FedSVD: Adaptive Orthogonalization for Private Federated Learning with LoRA
Seanie Lee, Sangwoo Park, Dong Bok Lee, Dominik Wagner, Haebin Seong, Tobias Bocklet, Juho Lee, Sung Ju Hwang
TL;DR
This paper tackles the challenge of privately fine-tuning large language models in federated settings using LoRA by addressing noise amplification under DP-SGD. It introduces FedSVD, a global reparameterization that periodically reinitializes the LoRA matrix A via the SVD of the aggregated BA, while allowing clients to update only B; this preserves privacy through post-processing and yields orthonormal A that tightens gradient bounds and improves conditioning. Theoretical analysis connects the SVD-based reparameterization to improved Hessian conditioning, and extensive experiments on GLUE tasks and HellaSwag demonstrate stronger accuracy and faster convergence than baselines in both private and non-private regimes, including compatibility with DoRA. Overall, FedSVD provides a simple, effective, and privacy-preserving mechanism for adaptive low-rank fine-tuning in federated learning, with practical gains in stability and performance. The approach balances privacy, communication efficiency, and learning capacity, making DP-enabled FL with LoRA more viable for real-world deployments.
Abstract
Low-Rank Adaptation (LoRA), which introduces a product of two trainable low-rank matrices into frozen pre-trained weights, is widely used for efficient fine-tuning of language models in federated learning (FL). However, when combined with differentially private stochastic gradient descent (DP-SGD), LoRA faces substantial noise amplification: DP-SGD perturbs per-sample gradients, and the matrix multiplication of the LoRA update ($BA$) intensifies this effect. Freezing one matrix (e.g., $A$) reduces the noise but restricts model expressiveness, often resulting in suboptimal adaptation. To address this, we propose $\texttt{FedSVD}$, a simple yet effective method that introduces a global reparameterization based on singular value decomposition (SVD).
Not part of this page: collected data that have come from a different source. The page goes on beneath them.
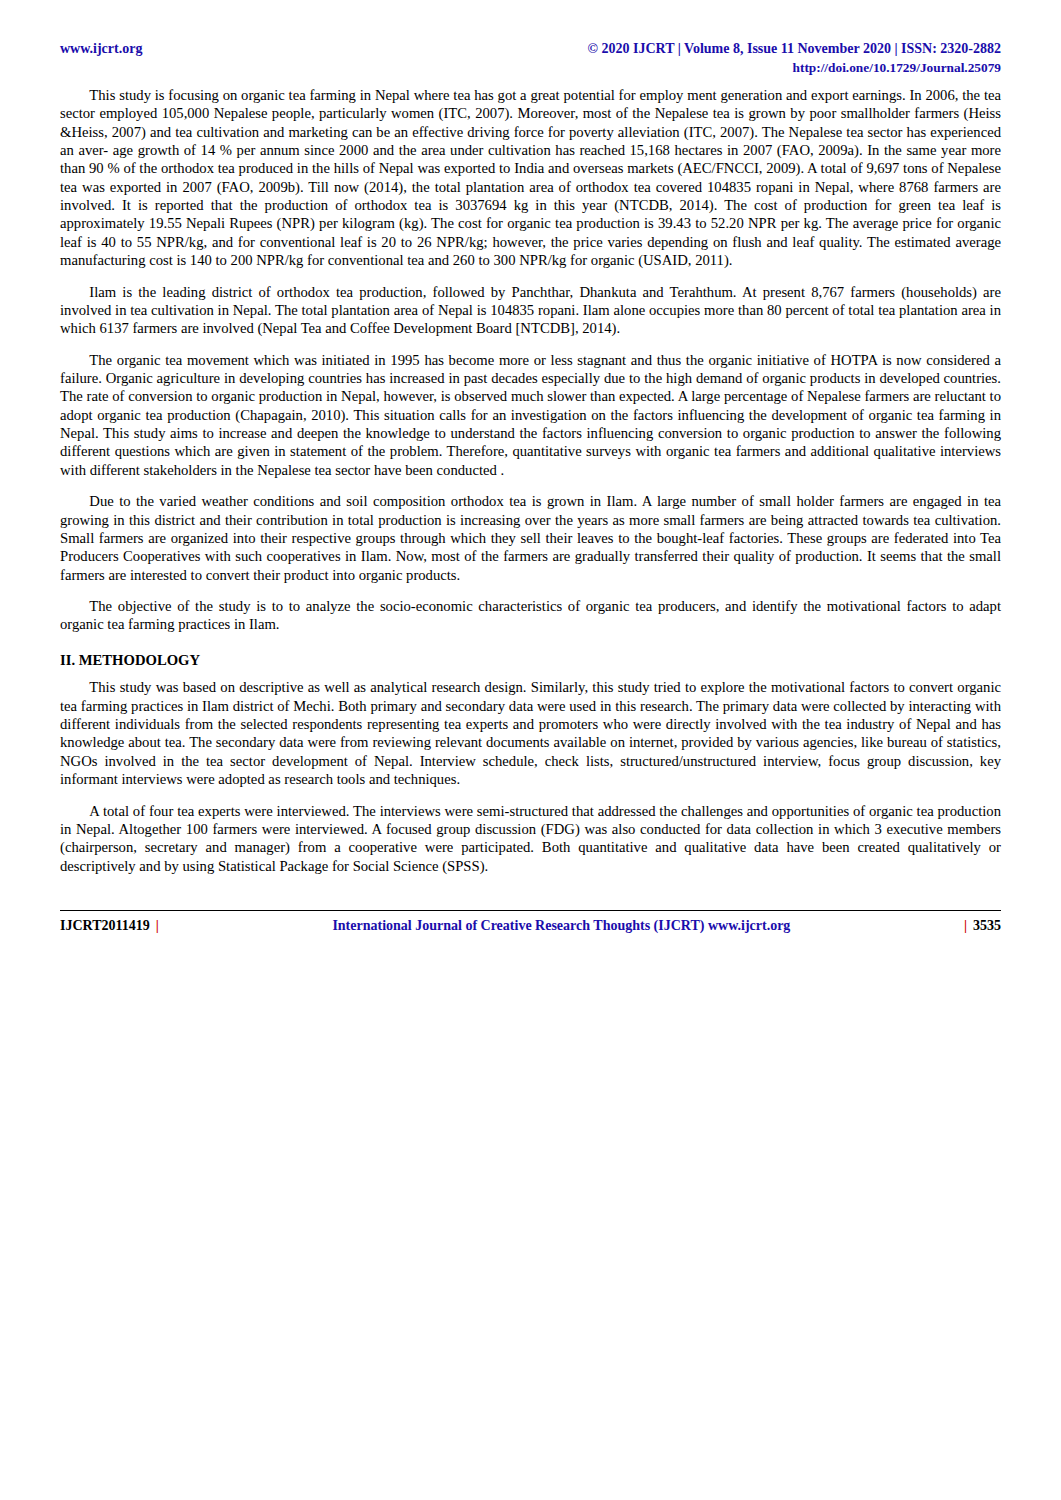www.ijcrt.org © 2020 IJCRT | Volume 8, Issue 11 November 2020 | ISSN: 2320-2882
http://doi.one/10.1729/Journal.25079
This study is focusing on organic tea farming in Nepal where tea has got a great potential for employ ment generation and export earnings. In 2006, the tea sector employed 105,000 Nepalese people, particularly women (ITC, 2007). Moreover, most of the Nepalese tea is grown by poor smallholder farmers (Heiss &Heiss, 2007) and tea cultivation and marketing can be an effective driving force for poverty alleviation (ITC, 2007). The Nepalese tea sector has experienced an aver- age growth of 14 % per annum since 2000 and the area under cultivation has reached 15,168 hectares in 2007 (FAO, 2009a). In the same year more than 90 % of the orthodox tea produced in the hills of Nepal was exported to India and overseas markets (AEC/FNCCI, 2009). A total of 9,697 tons of Nepalese tea was exported in 2007 (FAO, 2009b). Till now (2014), the total plantation area of orthodox tea covered 104835 ropani in Nepal, where 8768 farmers are involved. It is reported that the production of orthodox tea is 3037694 kg in this year (NTCDB, 2014). The cost of production for green tea leaf is approximately 19.55 Nepali Rupees (NPR) per kilogram (kg). The cost for organic tea production is 39.43 to 52.20 NPR per kg. The average price for organic leaf is 40 to 55 NPR/kg, and for conventional leaf is 20 to 26 NPR/kg; however, the price varies depending on flush and leaf quality. The estimated average manufacturing cost is 140 to 200 NPR/kg for conventional tea and 260 to 300 NPR/kg for organic (USAID, 2011).
Ilam is the leading district of orthodox tea production, followed by Panchthar, Dhankuta and Terahthum. At present 8,767 farmers (households) are involved in tea cultivation in Nepal. The total plantation area of Nepal is 104835 ropani. Ilam alone occupies more than 80 percent of total tea plantation area in which 6137 farmers are involved (Nepal Tea and Coffee Development Board [NTCDB], 2014).
The organic tea movement which was initiated in 1995 has become more or less stagnant and thus the organic initiative of HOTPA is now considered a failure. Organic agriculture in developing countries has increased in past decades especially due to the high demand of organic products in developed countries. The rate of conversion to organic production in Nepal, however, is observed much slower than expected. A large percentage of Nepalese farmers are reluctant to adopt organic tea production (Chapagain, 2010). This situation calls for an investigation on the factors influencing the development of organic tea farming in Nepal. This study aims to increase and deepen the knowledge to understand the factors influencing conversion to organic production to answer the following different questions which are given in statement of the problem. Therefore, quantitative surveys with organic tea farmers and additional qualitative interviews with different stakeholders in the Nepalese tea sector have been conducted .
Due to the varied weather conditions and soil composition orthodox tea is grown in Ilam. A large number of small holder farmers are engaged in tea growing in this district and their contribution in total production is increasing over the years as more small farmers are being attracted towards tea cultivation. Small farmers are organized into their respective groups through which they sell their leaves to the bought-leaf factories. These groups are federated into Tea Producers Cooperatives with such cooperatives in Ilam. Now, most of the farmers are gradually transferred their quality of production. It seems that the small farmers are interested to convert their product into organic products.
The objective of the study is to to analyze the socio-economic characteristics of organic tea producers, and identify the motivational factors to adapt organic tea farming practices in Ilam.
II. METHODOLOGY
This study was based on descriptive as well as analytical research design. Similarly, this study tried to explore the motivational factors to convert organic tea farming practices in Ilam district of Mechi. Both primary and secondary data were used in this research. The primary data were collected by interacting with different individuals from the selected respondents representing tea experts and promoters who were directly involved with the tea industry of Nepal and has knowledge about tea. The secondary data were from reviewing relevant documents available on internet, provided by various agencies, like bureau of statistics, NGOs involved in the tea sector development of Nepal. Interview schedule, check lists, structured/unstructured interview, focus group discussion, key informant interviews were adopted as research tools and techniques.
A total of four tea experts were interviewed. The interviews were semi-structured that addressed the challenges and opportunities of organic tea production in Nepal. Altogether 100 farmers were interviewed. A focused group discussion (FDG) was also conducted for data collection in which 3 executive members (chairperson, secretary and manager) from a cooperative were participated. Both quantitative and qualitative data have been created qualitatively or descriptively and by using Statistical Package for Social Science (SPSS).
IJCRT2011419 | International Journal of Creative Research Thoughts (IJCRT) www.ijcrt.org | 3535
In our approach, each client optimizes only the $B$ matrix and transmits it to the server. The server aggregates the $B$ matrices, computes the product $BA$ using the previous $A$, and refactorizes the result via SVD. This yields a new adaptive $A$ composed of the orthonormal right singular vectors of $BA$, and an updated $B$ containing the remaining SVD components. This reparameterization avoids quadratic noise amplification, while allowing $A$ to better capture the principal directions of the aggregate updates. Moreover, the orthonormal structure of $A$ bounds the gradient norms of $B$ and preserves more signal under DP-SGD, as confirmed by our theoretical analysis. As a result, $\texttt{FedSVD}$ consistently improves stability and performance across a variety of privacy settings and benchmarks, outperforming relevant baselines under both private and non-private regimes.